General Insurance Article - Insurers losing out by failing to ensure ease of contact


Insurance companies are failing to offer premium levels of contactability to their customers and prospects, according to the findings of latest research. This oversight is particularly astonishing in today’s connected world, where reputations are made and lost on internet reviews and competition across channels is increasingly fierce.

 The research commissioned by Yonder Digital Group canvassed 2,000 UK consumers, asking whether they felt that companies in a range of sectors were easy to get in touch with and efficient at getting queries resolved rapidly and effectively. Today’s consumers are in fact increasingly accustomed to swift query response, across multiple channels, but the research results show that many sectors are failing to meet these taxing demands.

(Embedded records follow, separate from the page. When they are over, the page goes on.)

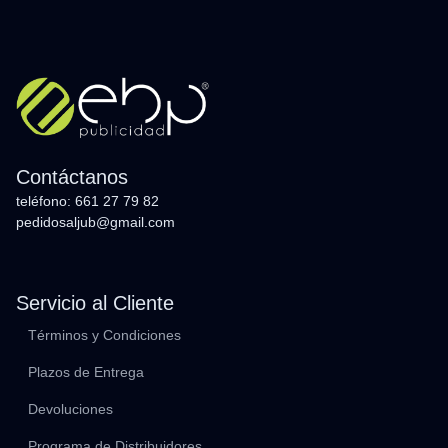
Contáctanos
teléfono: 661 27 79 82
pedidosaljub@gmail.com
Servicio al Cliente
Términos y Condiciones
Plazos de Entrega
Devoluciones
Programa de Distribuidores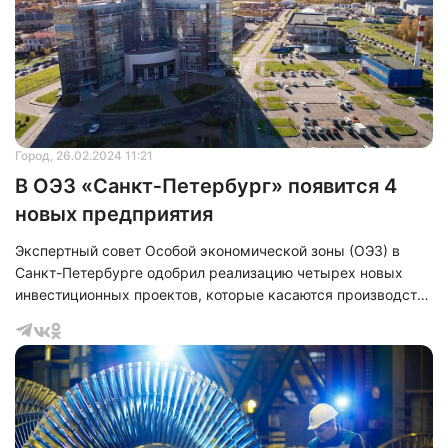
развитие этой зоны без привлечения городских финансов.
Это позволяет сэкономить бюджетные средства для
других
Город
, 26.02.2024 11:21
В ОЭЗ «Санкт‑Петербург» появится 4
новых предприятия
Экспертный совет Особой экономической зоны (ОЭЗ) в
Санкт-Петербурге одобрил реализацию четырех новых
инвестиционных проектов, которые касаются производства
тяжелого металлорежущего оборудования, деталей
двигателей для наземного и авиационного применения,
лабораторного оборудования, аналитических приборов и
инновационного электротехнического оборудования для
различных отраслей промышленности. Общий объем
заявленных инвестиций составляет более 16,7 млрд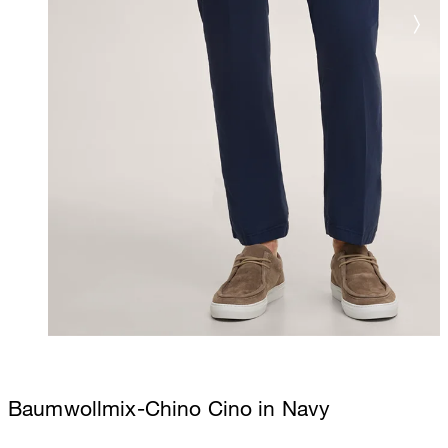
Baumwollmix-Chino Cino in Navy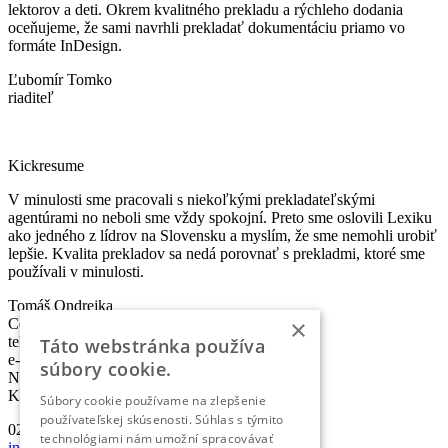
lektorov a deti. Okrem kvalitného prekladu a rýchleho dodania
oceňujeme, že sami navrhli prekladať dokumentáciu priamo vo
formáte InDesign.
Ľubomír Tomko
riaditeľ
Kickresume
V minulosti sme pracovali s niekoľkými prekladateľskými
agentúrami no neboli sme vždy spokojní. Preto sme oslovili Lexiku
ako jedného z lídrov na Slovensku a myslím, že sme nemohli urobiť
lepšie. Kvalita prekladov sa nedá porovnať s prekladmi, ktoré sme
používali v minulosti.
Tomáš Ondrejka
×
Co-founder & Head of Marketing
telefón:
+421 2 5010 6700
Táto webstránka používa
e-mail:
info@lexika.sk
súbory cookie.
Nájdete nás:
Kontakty
Súbory cookie používame na zlepšenie
používateľskej skúsenosti. Súhlas s týmito
02/501 067 00
technológiami nám umožní spracovávať
info@lexika.sk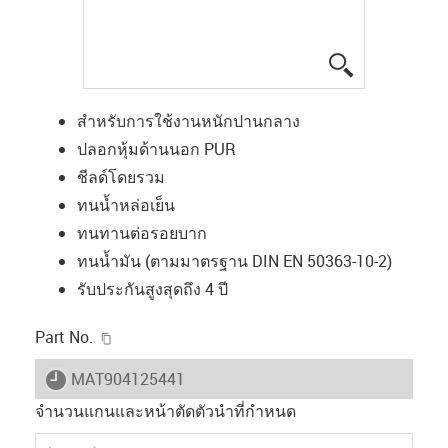
igus-icon-lup
สำหรับการใช้งานหนักปานกลาง
ปลอกหุ้มด้านนอก PUR
ชีลด์โดยรวม
ทนน้ำหล่อเย็น
ทนทานต่อรอยบาก
ทนน้ำมัน (ตามมาตรฐาน DIN EN 50363-10-2)
รับประกันสูงสุดถึง 4 ปี
igus-icon-copy-clipboard
Part No.
igus-icon-lieferzeit
MAT904125441
จำนวนแกนและหน้าตัดตัวนำที่กำหนด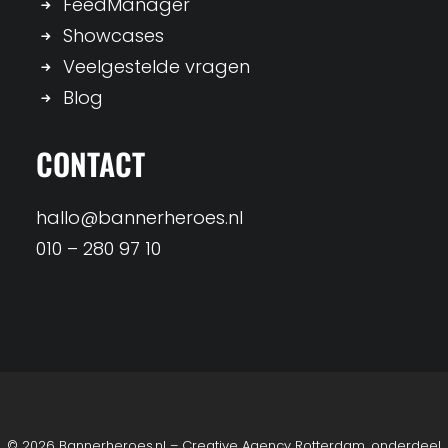
FeedManager
Showcases
Veelgestelde vragen
Blog
CONTACT
hallo@bannerheroes.nl
010 – 280 97 10
© 2026 Bannerheroes.nl – Creative Agency Rotterdam, onderdeel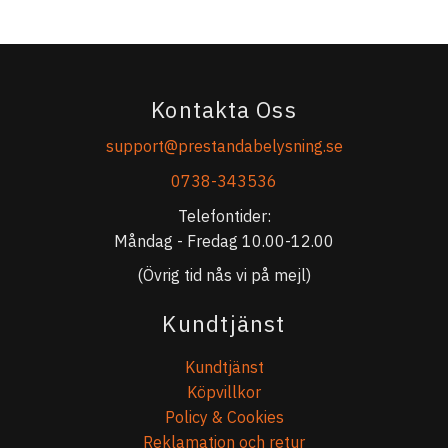
Kontakta Oss
support@prestandabelysning.se
0738-343536
Telefontider:
Måndag - Fredag 10.00-12.00
(Övrig tid nås vi på mejl)
Kundtjänst
Kundtjänst
Köpvillkor
Policy & Cookies
Reklamation och retur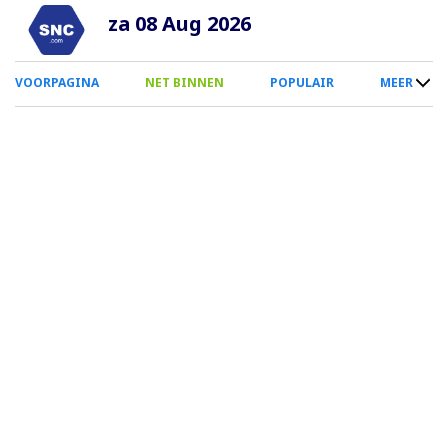
Overslaan
za 08 Aug 2026
en
naar
0
VOORPAGINA
NET BINNEN
POPULAIR
MEER
de
Smartphone
inhoud
Menu
gaan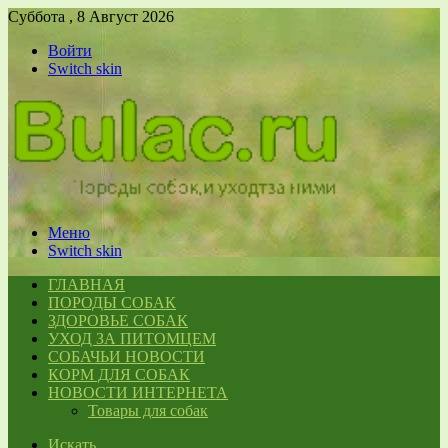
Суббота , 8 Август 2026
Войти
Switch skin
Меню
Switch skin
ГЛАВНАЯ
ПОРОДЫ СОБАК
ЗДОРОВЬЕ СОБАК
УХОД ЗА ПИТОМЦЕМ
СОБАЧЬИ НОВОСТИ
КОРМ ДЛЯ СОБАК
НОВОСТИ ИНТЕРНЕТА
Товары для собак
Искать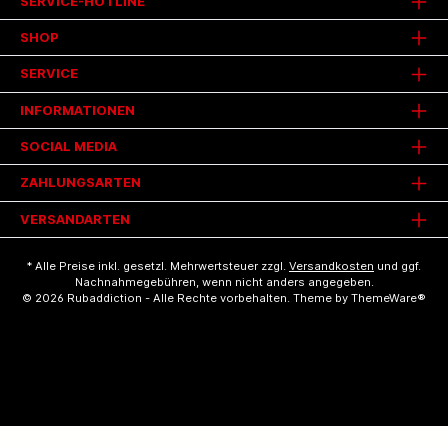
SERVICE-HOTLINE
SHOP
SERVICE
INFORMATIONEN
SOCIAL MEDIA
ZAHLUNGSARTEN
VERSANDARTEN
* Alle Preise inkl. gesetzl. Mehrwertsteuer zzgl.
Versandkosten
und ggf.
Nachnahmegebühren, wenn nicht anders angegeben.
© 2026 Rubaddiction - Alle Rechte vorbehalten. Theme by
ThemeWare®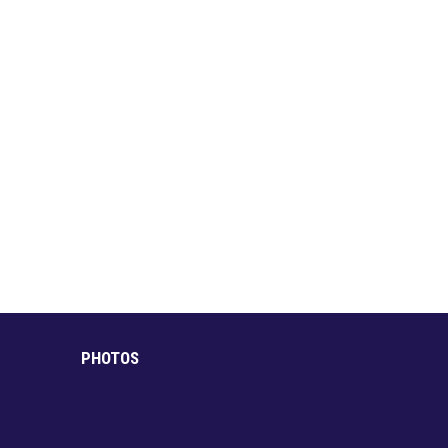
PHOTOS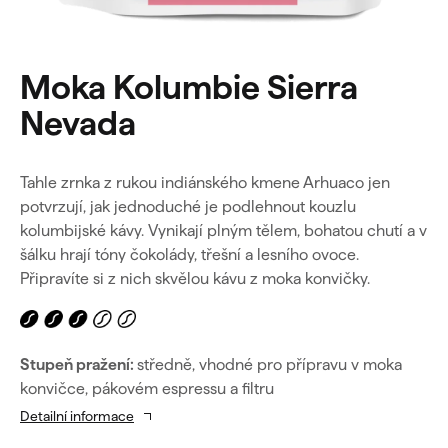
Moka Kolumbie Sierra
Nevada
Tahle zrnka z rukou indiánského kmene Arhuaco jen
potvrzují, jak jednoduché je podlehnout kouzlu
kolumbijské kávy. Vynikají plným tělem, bohatou chutí a v
šálku hrají tóny čokolády, třešní a lesního ovoce.
Připravíte si z nich skvělou kávu z moka konvičky.
Stupeň pražení:
středně, vhodné pro přípravu v moka
konvičce, pákovém espressu a filtru
Detailní informace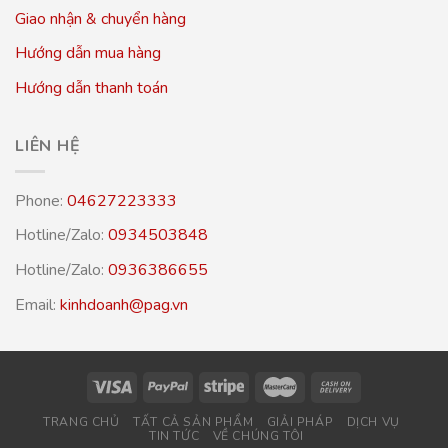
Giao nhận & chuyển hàng
Hướng dẫn mua hàng
Hướng dẫn thanh toán
LIÊN HỆ
Phone:
04627223333
Hotline/Zalo:
0934503848
Hotline/Zalo:
0936386655
Email:
kinhdoanh@pag.vn
TRANG CHỦ
TẤT CẢ SẢN PHẨM
GIẢI PHÁP
DỊCH VỤ
TIN TỨC
VỀ CHÚNG TÔI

 In relation to other sectors, insurance companies sit in the middle with 16% of consumers surveyed scoring the sector excellent and 32% ‘good’ for ease of contact. This leaves just over half of consumers who rated insurers as ‘basic’ or ‘poor’, hardly acceptable considering that insurers are one of the first ports of call after accidents and in moments of crisis. With previous Yonder research showing that 81% of consumers simply take their business elsewhere if their queries aren't answered quickly and effectively by a company, it is highly risky for insurance businesses to continue overlooking their levels of ‘contactability’.
  

 Chris Robinson, Yonder Digital Group CEO, comments, “Customers have individual preferences for contacting companies, which is why businesses lose out when they don’t offer a range of touch points. At crucial moments in the journey to purchase, many customers will look for a live agent, particularly for urgent or non-standard queries. Businesses that fail to provide support at these critical stages risk losing customers to competitors with superior support services. As the results show, a large proportion of companies are still falling well below the mark, suggesting there is a long way to go for UK industries to catch up with modern expectations.”